### EXERCISE INSTRUCTIONS
Below are the entries to retype; reproduce each one exactly.

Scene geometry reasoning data
============================================================

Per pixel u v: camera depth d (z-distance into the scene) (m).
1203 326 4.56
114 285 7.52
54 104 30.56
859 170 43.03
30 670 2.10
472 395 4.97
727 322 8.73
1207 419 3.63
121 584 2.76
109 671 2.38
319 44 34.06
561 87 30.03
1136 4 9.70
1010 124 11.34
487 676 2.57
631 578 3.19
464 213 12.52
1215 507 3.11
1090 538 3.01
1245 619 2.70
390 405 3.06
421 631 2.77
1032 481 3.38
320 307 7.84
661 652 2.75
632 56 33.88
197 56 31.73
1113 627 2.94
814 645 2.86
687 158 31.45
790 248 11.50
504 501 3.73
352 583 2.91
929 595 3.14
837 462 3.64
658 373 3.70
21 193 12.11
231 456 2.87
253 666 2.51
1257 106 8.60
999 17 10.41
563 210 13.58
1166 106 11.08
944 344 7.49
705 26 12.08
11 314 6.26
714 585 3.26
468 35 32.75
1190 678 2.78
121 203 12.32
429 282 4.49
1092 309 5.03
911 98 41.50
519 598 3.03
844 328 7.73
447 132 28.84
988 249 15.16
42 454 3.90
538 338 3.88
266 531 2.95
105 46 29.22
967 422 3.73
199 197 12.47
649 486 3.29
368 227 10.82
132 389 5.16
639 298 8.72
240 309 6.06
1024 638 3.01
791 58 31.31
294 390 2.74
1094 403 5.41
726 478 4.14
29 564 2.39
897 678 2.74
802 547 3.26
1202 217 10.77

============================================================

### REPLY
Per pixel u v: camera depth d (z-distance into the scene) (m).
1203 326 4.56
114 285 7.52
54 104 30.56
859 170 43.03
30 670 2.10
472 395 4.97
727 322 8.73
1207 419 3.63
121 584 2.76
109 671 2.38
319 44 34.06
561 87 30.03
1136 4 9.70
1010 124 11.34
487 676 2.57
631 578 3.19
464 213 12.52
1215 507 3.11
1090 538 3.01
1245 619 2.70
390 405 3.06
421 631 2.77
1032 481 3.38
320 307 7.84
661 652 2.75
632 56 33.88
197 56 31.73
1113 627 2.94
814 645 2.86
687 158 31.45
790 248 11.50
504 501 3.73
352 583 2.91
929 595 3.14
837 462 3.64
658 373 3.70
21 193 12.11
231 456 2.87
253 666 2.51
1257 106 8.60
999 17 10.41
563 210 13.58
1166 106 11.08
944 344 7.49
705 26 12.08
11 314 6.26
714 585 3.26
468 35 32.75
1190 678 2.78
121 203 12.32
429 282 4.49
1092 309 5.03
911 98 41.50
519 598 3.03
844 328 7.73
447 132 28.84
988 249 15.16
42 454 3.90
538 338 3.88
266 531 2.95
105 46 29.22
967 422 3.73
199 197 12.47
649 486 3.29
368 227 10.82
132 389 5.16
639 298 8.72
240 309 6.06
1024 638 3.01
791 58 31.31
294 390 2.74
1094 403 5.41
726 478 4.14
29 564 2.39
897 678 2.74
802 547 3.26
1202 217 10.77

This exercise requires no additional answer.